▶ Page images and extracted text
· · · ·
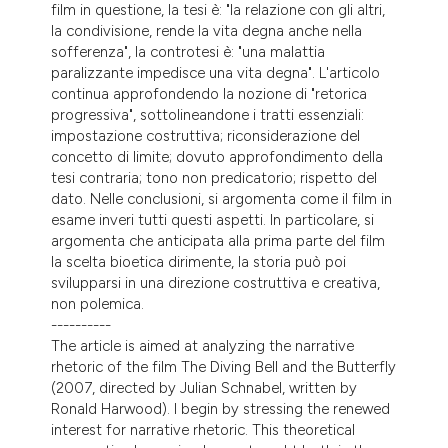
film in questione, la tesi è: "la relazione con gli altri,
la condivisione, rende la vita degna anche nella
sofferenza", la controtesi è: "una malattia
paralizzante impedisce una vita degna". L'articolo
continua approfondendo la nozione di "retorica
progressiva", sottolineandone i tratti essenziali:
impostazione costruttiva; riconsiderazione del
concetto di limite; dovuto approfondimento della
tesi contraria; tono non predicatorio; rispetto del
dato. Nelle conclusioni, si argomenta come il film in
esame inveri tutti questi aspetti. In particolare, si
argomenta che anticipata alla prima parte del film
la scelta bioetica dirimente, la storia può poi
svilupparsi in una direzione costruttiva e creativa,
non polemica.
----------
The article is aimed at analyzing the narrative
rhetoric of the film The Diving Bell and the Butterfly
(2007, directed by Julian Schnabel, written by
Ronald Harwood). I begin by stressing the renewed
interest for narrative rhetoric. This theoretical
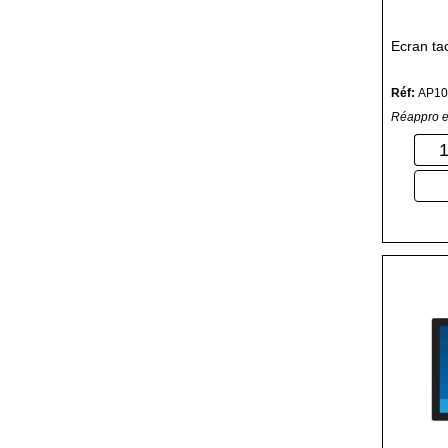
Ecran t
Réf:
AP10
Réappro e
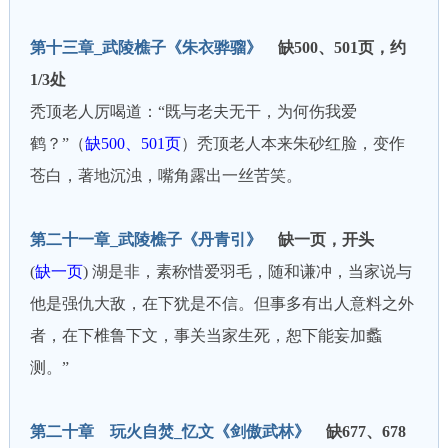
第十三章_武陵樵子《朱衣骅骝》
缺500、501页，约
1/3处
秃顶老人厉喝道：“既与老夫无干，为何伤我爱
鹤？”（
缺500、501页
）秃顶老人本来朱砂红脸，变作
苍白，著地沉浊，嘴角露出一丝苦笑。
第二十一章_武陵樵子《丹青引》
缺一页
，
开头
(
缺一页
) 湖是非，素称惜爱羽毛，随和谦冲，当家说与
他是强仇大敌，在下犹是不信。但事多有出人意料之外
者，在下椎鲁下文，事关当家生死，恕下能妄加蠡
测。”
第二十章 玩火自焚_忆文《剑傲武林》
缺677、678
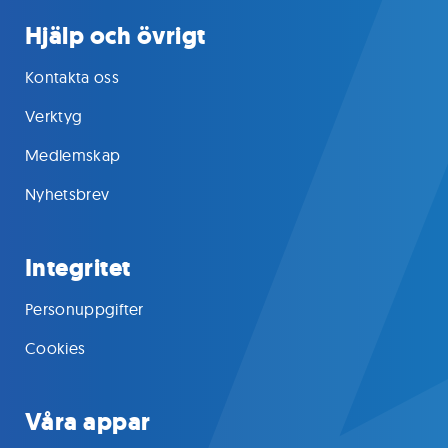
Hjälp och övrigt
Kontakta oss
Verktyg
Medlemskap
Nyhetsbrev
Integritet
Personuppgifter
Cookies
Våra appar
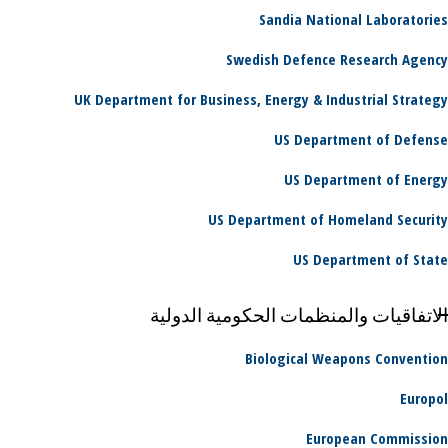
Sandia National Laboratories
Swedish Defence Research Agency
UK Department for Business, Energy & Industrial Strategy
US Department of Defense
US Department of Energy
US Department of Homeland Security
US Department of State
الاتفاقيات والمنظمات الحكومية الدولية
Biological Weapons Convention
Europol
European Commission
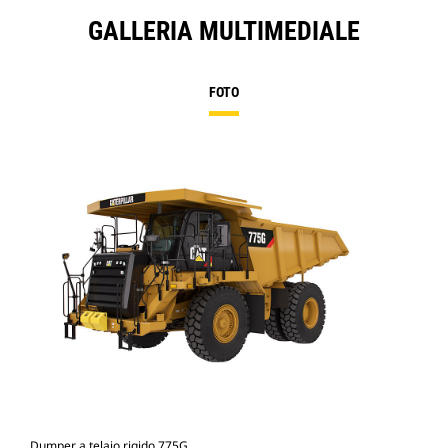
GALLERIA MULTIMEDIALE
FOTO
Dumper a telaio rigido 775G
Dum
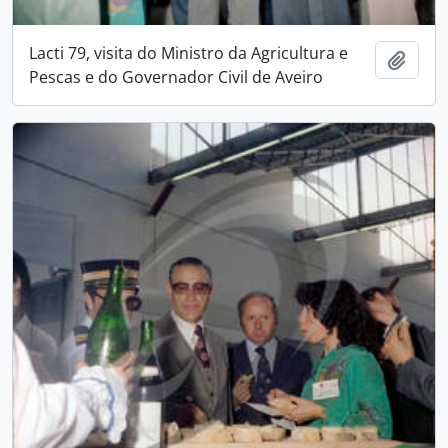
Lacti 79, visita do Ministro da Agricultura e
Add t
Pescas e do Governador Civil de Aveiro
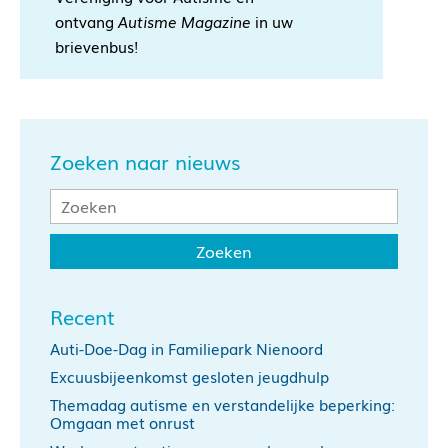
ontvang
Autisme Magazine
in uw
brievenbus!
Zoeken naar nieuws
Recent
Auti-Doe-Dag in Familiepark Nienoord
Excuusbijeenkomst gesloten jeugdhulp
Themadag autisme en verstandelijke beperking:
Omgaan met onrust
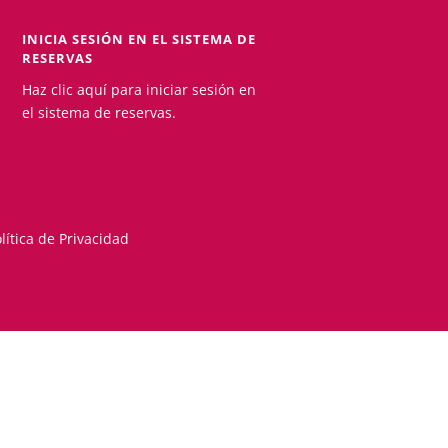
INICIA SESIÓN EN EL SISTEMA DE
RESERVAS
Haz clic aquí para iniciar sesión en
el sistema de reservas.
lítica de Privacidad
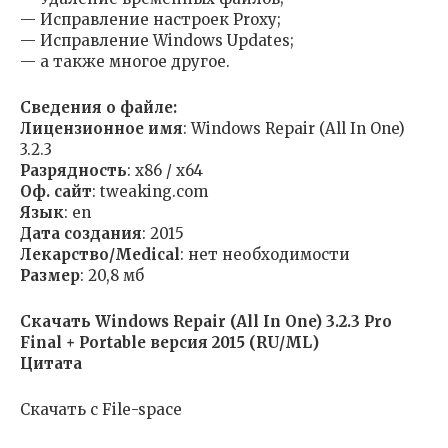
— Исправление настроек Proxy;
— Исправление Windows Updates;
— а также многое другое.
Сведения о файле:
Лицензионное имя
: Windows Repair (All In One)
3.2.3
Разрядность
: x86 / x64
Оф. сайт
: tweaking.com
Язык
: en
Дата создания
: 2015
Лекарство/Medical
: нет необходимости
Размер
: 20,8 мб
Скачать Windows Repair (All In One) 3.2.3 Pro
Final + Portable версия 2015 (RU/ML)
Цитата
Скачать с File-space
· · · ·
The expected response is every entry above, repeated exactly, pictures removed.

▶ Your response
film in questione, la tesi è: "la relazione con gli altri,
la condivisione, rende la vita degna anche nella
sofferenza", la controtesi è: "una malattia
paralizzante impedisce una vita degna". L'articolo
continua approfondendo la nozione di "retorica
progressiva", sottolineandone i tratti essenziali:
impostazione costruttiva; riconsiderazione del
concetto di limite; dovuto approfondimento della
tesi contraria; tono non predicatorio; rispetto del
dato. Nelle conclusioni, si argomenta come il film in
esame inveri tutti questi aspetti. In particolare, si
argomenta che anticipata alla prima parte del film
la scelta bioetica dirimente, la storia può poi
svilupparsi in una direzione costruttiva e creativa,
non polemica.
----------
The article is aimed at analyzing the narrative
rhetoric of the film The Diving Bell and the Butterfly
(2007, directed by Julian Schnabel, written by
Ronald Harwood). I begin by stressing the renewed
interest for narrative rhetoric. This theoretical
Ecran t
Réf:
AP10
Réappro e
第十三章_武陵樵子《朱衣骅骝》
缺500、501页，约
1/3处
秃顶老人厉喝道：“既与老夫无干，为何伤我爱
鹤？”（
缺500、501页
）秃顶老人本来朱砂红脸，变作
苍白，著地沉浊，嘴角露出一丝苦笑。
第二十一章_武陵樵子《丹青引》
缺一页
，
开头
(
缺一页
) 湖是非，素称惜爱羽毛，随和谦冲，当家说与
他是强仇大敌，在下犹是不信。但事多有出人意料之外
者，在下椎鲁下文，事关当家生死，恕下能妄加蠡
测。”
第二十章 玩火自焚_忆文《剑傲武林》
缺677、678
Hjälp och övrigt
Kontakta oss
Verktyg
Medlemskap
Nyhetsbrev
Integritet
Personuppgifter
Cookies
Våra appar
Sandia National Laboratories
Swedish Defence Research Agency
UK Department for Business, Energy & Industrial Strategy
US Department of Defense
US Department of Energy
US Department of Homeland Security
US Department of State
الاتفاقيات والمنظمات الحكومية الدولية
Biological Weapons Convention
Europol
European Commission
GALLERIA MULTIMEDIALE
FOTO
Dumper a telaio rigido 775G
Dum
Lacti 79, visita do Ministro da Agricultura e
Add t
Pescas e do Governador Civil de Aveiro
ontvang
Autisme Magazine
in uw
brievenbus!
Zoeken naar nieuws
Recent
Auti-Doe-Dag in Familiepark Nienoord
Excuusbijeenkomst gesloten jeugdhulp
Themadag autisme en verstandelijke beperking:
Omgaan met onrust
INICIA SESIÓN EN EL SISTEMA DE
RESERVAS
Haz clic aquí para iniciar sesión en
el sistema de reservas.
lítica de Privacidad
— Исправление настроек Proxy;
— Исправление Windows Updates;
— а также многое другое.
Сведения о файле:
Лицензионное имя
: Windows Repair (All In One)
3.2.3
Разрядность
: x86 / x64
Оф. сайт
: tweaking.com
Язык
: en
Дата создания
: 2015
Лекарство/Medical
: нет необходимости
Размер
: 20,8 мб
Скачать Windows Repair (All In One) 3.2.3 Pro
Final + Portable версия 2015 (RU/ML)
Цитата
Скачать с File-space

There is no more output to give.